During the holiday of Purim, celebrated this week, Jews recount the story of Esther, a secretly Jewish woman who becomes queen, and the choices she makes to save her people. Esther’s actions were aimed at gaining acceptance for a minority religion that was reviled, and preventing the murder of its members. Even today, the echoes of Esther’s story are powerful and enduring. But she might be surprised to learn how the concept of religious freedom is being used now—not to protect minority religious practice or combat religious intolerance, but to give special exceptions from laws designed to prevent intolerance or provide needed services to all people.

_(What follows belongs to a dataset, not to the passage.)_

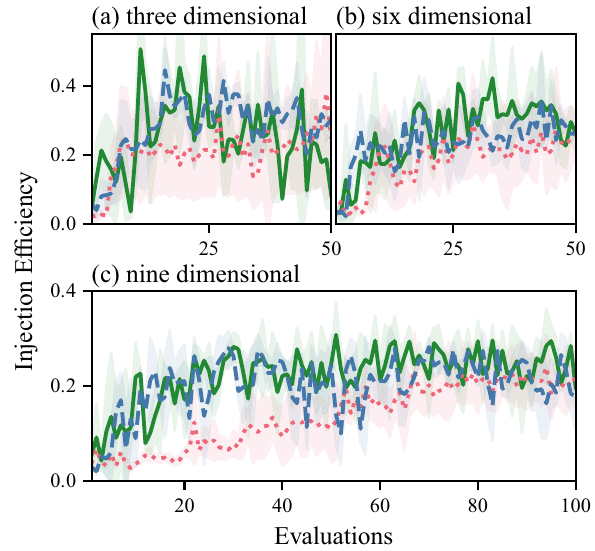
FIG. 6. Experimental optimization result of the injection efficiency using BO with two different acquisition functions and Nelder-Mead algorithm (red, dotted). UCB (green, solid) and EI (blue, dashed) have similar results and are both able to optimize the injection efficiency within a reasonable number of evaluations. For a nine-dimensional problem, NM is clearly slower than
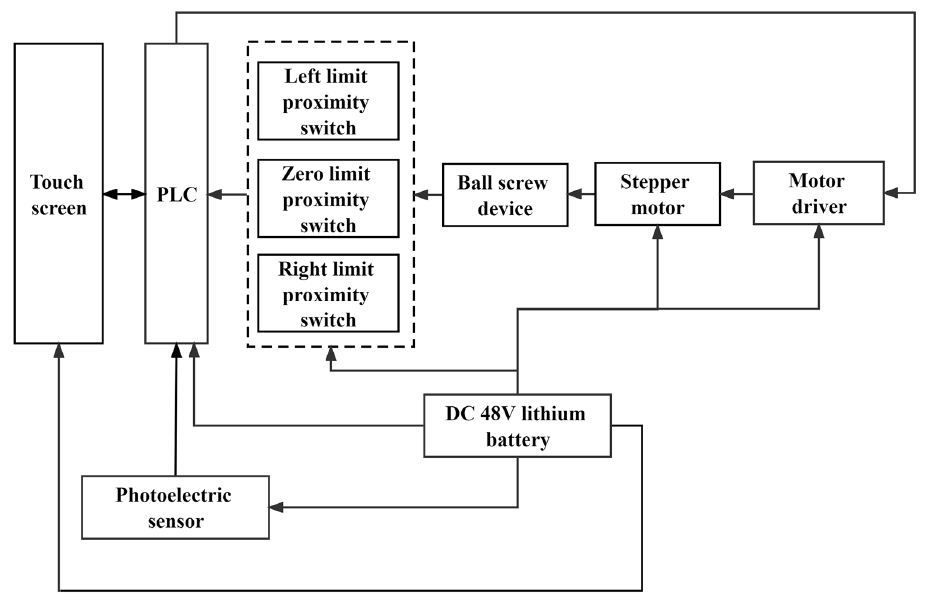
Figure 4. Automatic adjustment system of cu tt er height from the ground.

Indeed, this year, on the day Purim begins, the U.S. Supreme Court will hear oral arguments on an important case relating to reproductive health access, in particular contraceptive coverage. Zubik v. Burwell considers whether religiously affiliated organizations can successfully claim that their religious expression rights would be violated if they filled out a government form. The form in question is designed to accommodate the organizations’ objections to providing their employees with coverage for contraception, which is a requirement of the Affordable Care Act. The petitioners in the seven consolidated cases object to providing contraceptive coverage, and argue in Zubik that filling out the form is in itself unduly burdensome on their religious practices, because providing the information triggers the coverage for their employees to be provided by someone else. Their logic is like that of a conscientious objector in a war refusing to tell the government she will not serve, because if she does, that means the government will send someone in her place. Having to register the objection in some way may be a burden, but arguably only logistically, not in a moral or religious sense.

My organization, Jewish Council for Public Affairs (JCPA), long has been committed to supporting bold choices, even ones that don’t free an entire people. JCPA strongly supports a woman’s right to make her own reproductive decisions, and has opposed efforts to deny access to reproductive rights, contraception, and family planning services.  In the Zubik case, JCPA joined with the AJC, Union for Reform Judaism, and Central Conference of American Rabbis in an amicus (friend-of-the-court) brief explaining why the accommodation does not impose a substantial burden on the petitioners’ exercise of religion.  In 2014, JCPA participated in a brief on the predecessor to this case, Hobby Lobby, also with AJC. Though these briefs represent the broad consensus view in the Jewish community, some of JCPA's member agencies, including the Orthodox Union, have not taken a position on the central issue in these cases. JCPA has been involved in dozens of civil rights cases, including serving as a plaintiff in a seminal school prayer case, Engel v. Vitale. JCPA is concerned that access to medical care coverage for essential health needs could be curtailed if the Court does not rule favorably in the Zubik case.